You can provide us your training corpus by preparing it yourself or purchasing one from a third party service provider. However, please make sure your corpus meets the following requirements.
-
Audio File Format
- Sample rate: 16 KHz
- Encoding method: 16-bit signed int
- Channel type: mono
- File format: wav
-
Sampling
- Sample size: no less than 500 people, among which,
- The number of males and females should be similar;
- The number of people in different age-group should be similar;
- The number of children should be larger than 100 (If children are one of your target users).
- Environment:
- It's advise to collect your sample with a Hi-Fi microphone in a professional audio room, with an ambient noise lower than 40 dB.
- Each participant should
- Position himself/herself at a distance of one meter from the microphone, and repeat the Wake Word for 15 times (5 times fast, 10 times normal);
- Position himself/herself at a distance of three meters from the microphone, and repeat the Wake Word for 15 times (5 times fast, 10 times normal);
- The naming of sample file should reflect the sex, age, and speech speed of the sample himself/herself. An example for naming your sample file is
female_age_fast_id.wav
. Or you can provide a separate form to record these information.
- Sample size: no less than 500 people, among which,
-
The performance of wake word detection is heavily impacted by the hardware design and cavity structure. Therefore, please go through the following requirements on hardware design.
-
Hardware design: We provide reference design files for smart speakers, including schematic diagrams and PCB designs. Please refer to these files when designing your own speaker. It's advised that you send your designs to Espressif for review to avoid some most common design issues.
-
Cavity structure: We don't provide reference designs for cavity structures. Therefore, it's advised to involve acoustic professionals during the design and take reference form other mainstream speakers in the market, such as TmallGenie(天猫精灵), Baidu speaker(小度音箱)and Google speaker(谷歌音箱).
-
-
You can evaluate the performance of your design by performing the following tests. Note that all the tests below are designed to be performed in an audio room. Please make adjustment according to your actual situation.
-
Record test to evaluate the gain and distortion for MIC and codec.
- Play audio samples (90 dB, 0.1 meter away from the MIC), and make sure the recording sample is not unsaturated by adjusting the gain of MIC.
- Play frequency sweep file (0~20 KHz), and record it using a sample rate of 16 KHz. No prominent aliasing should be observed.

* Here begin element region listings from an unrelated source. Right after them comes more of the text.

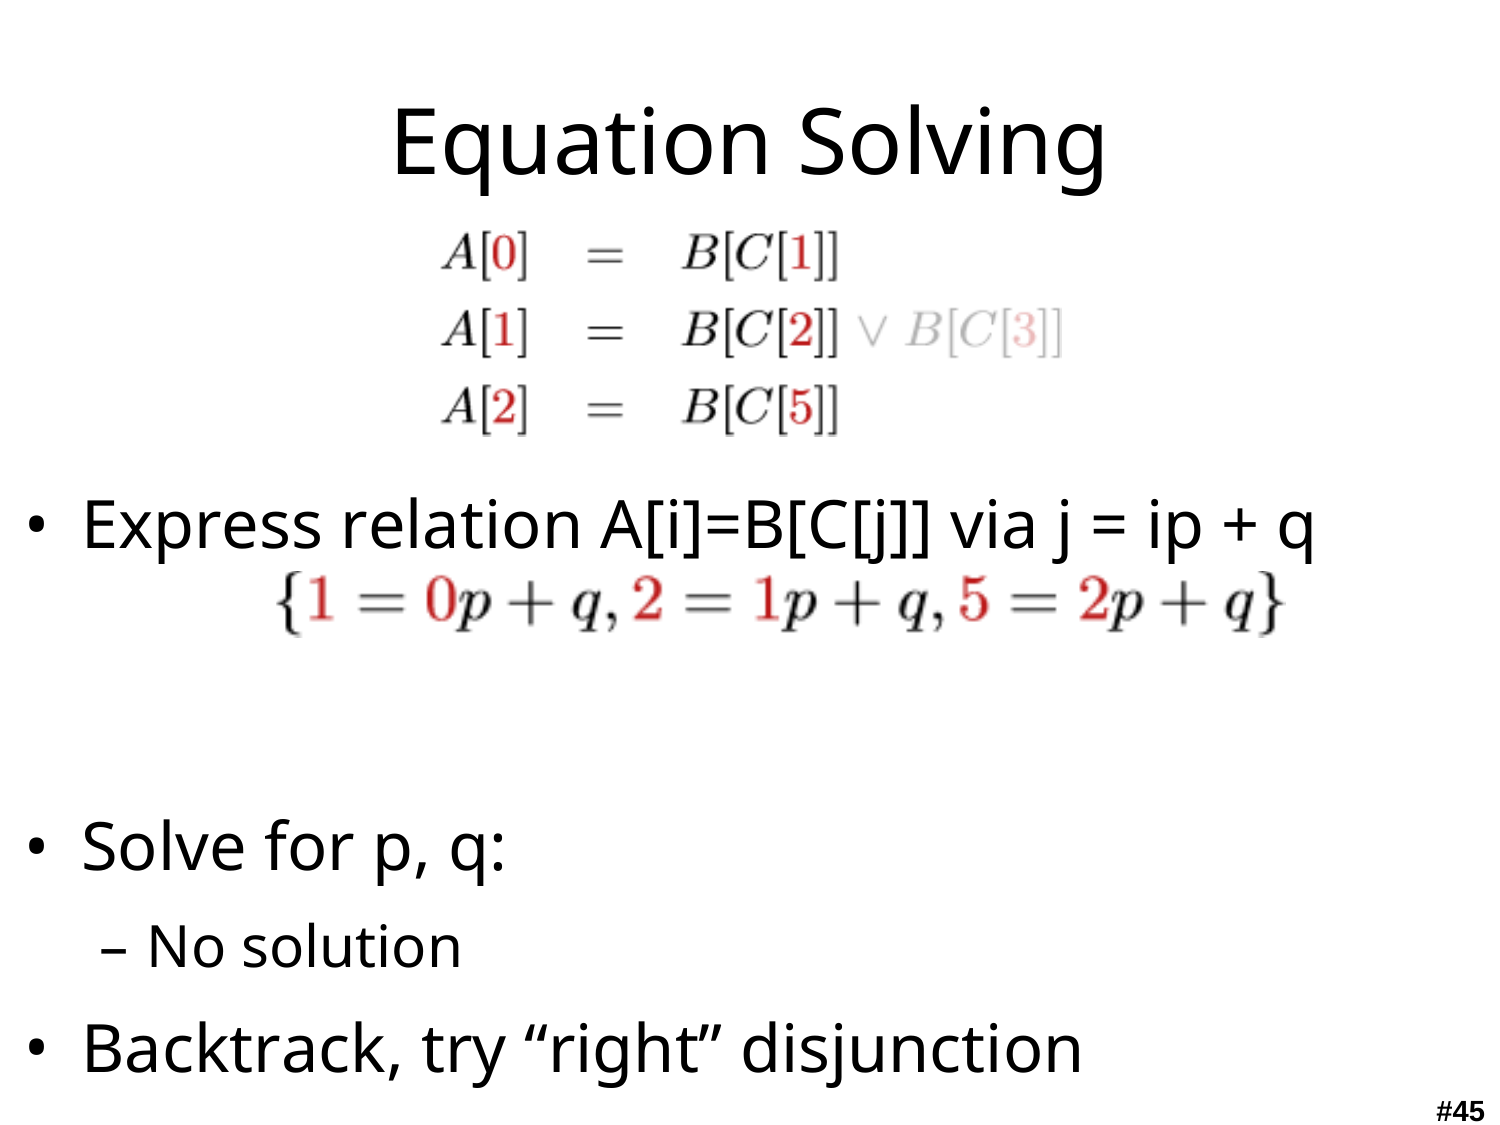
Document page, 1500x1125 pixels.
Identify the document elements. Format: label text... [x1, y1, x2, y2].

title Equation Solving [24, 45, 1476, 233]
picture [276, 571, 1286, 639]
list Express relation A[i]=B[C[j]] via j = ip + q Solve for p, q: No solution Backtrack, try “right” disjunction [24, 262, 1476, 1101]
text_box [850, 294, 1076, 370]
picture [440, 230, 1062, 437]
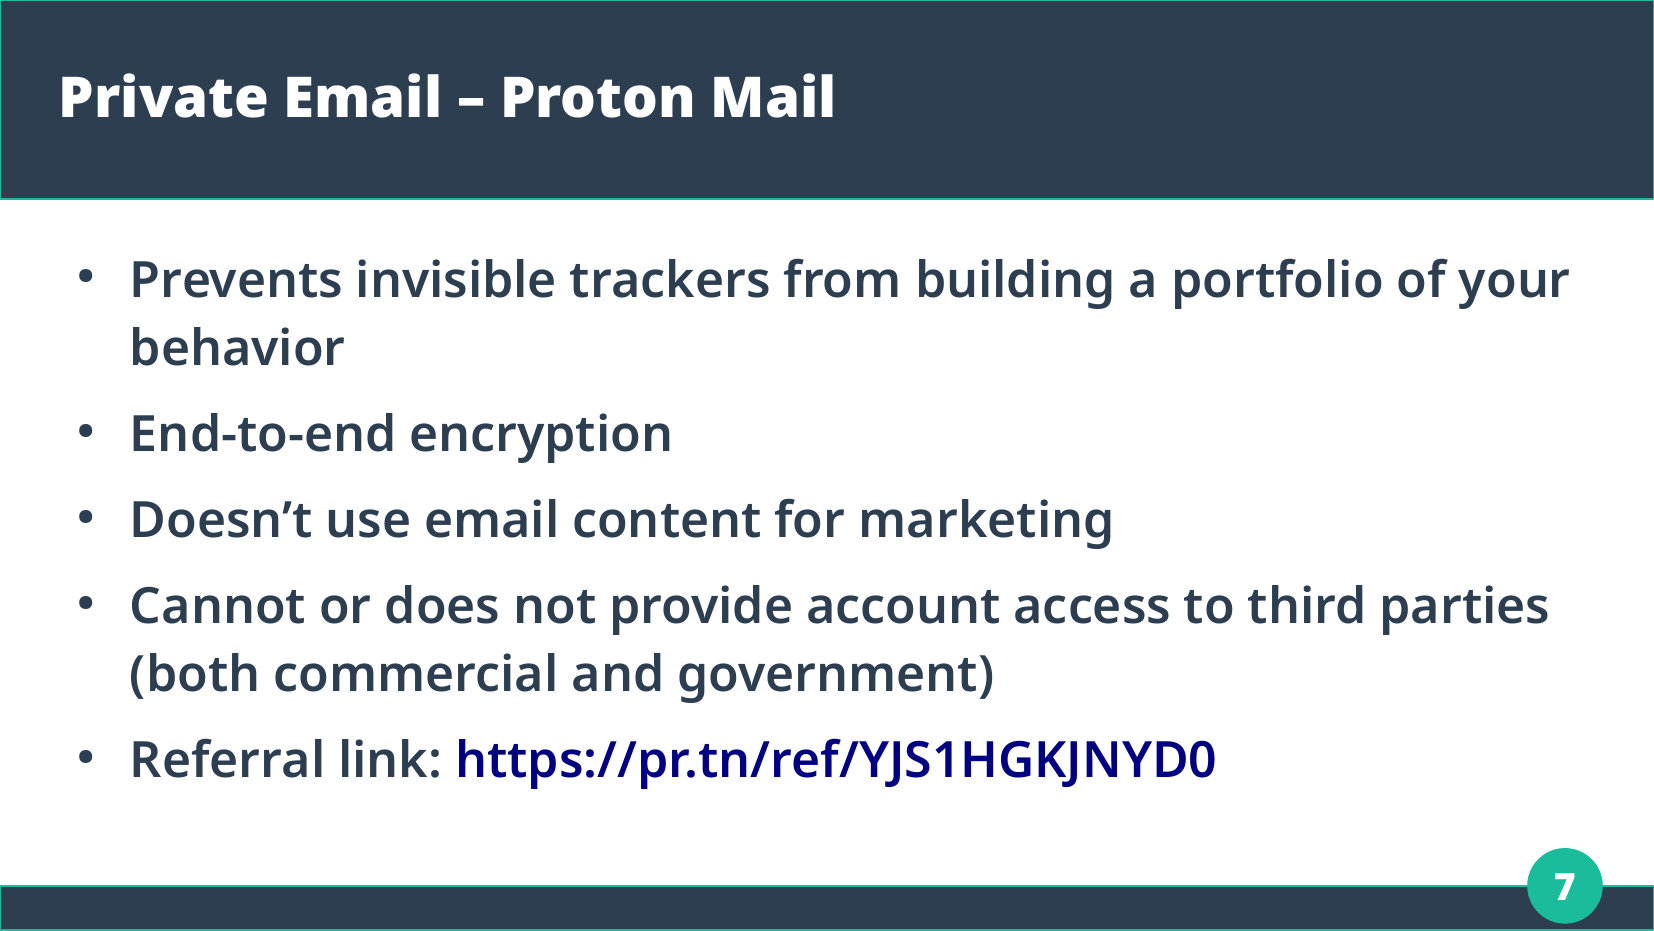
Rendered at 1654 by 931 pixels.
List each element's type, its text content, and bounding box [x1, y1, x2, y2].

list Prevents invisible trackers from building a portfolio of your behavior End-to-end encryption Doesn’t use email content for marketing Cannot or does not provide account access to third parties (both commercial and government) Referral link: https://pr.tn/ref/YJS1HGKJNYD0 [59, 243, 1595, 864]
title Private Email – Proton Mail [59, 37, 1595, 155]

- Use the publicly released speech recognize API provided on the cloud to recognize 100 audio samples. The recognition rate should meet certain standard.
-
Playing test to verify the distortion of the PA and speaker by measuring:
- PA power @1% THD.
-
Test the performance of DSP, and verify if the DSP parameters are configured correctly, meanwhile minimizing the non-linear distortion in the DSP arithmetic.
- Test the performance of the Noise Suppression algorithm
- Test the performance of the Acoustic Echo Cancellation algorithm
- Test the performance of the Speech Enhancement algorithm
-
-
After your hardware design, it's advised to send 1 or 2 pieces of your hardware, so we can optimize its performance for wake word detection on a whole product level.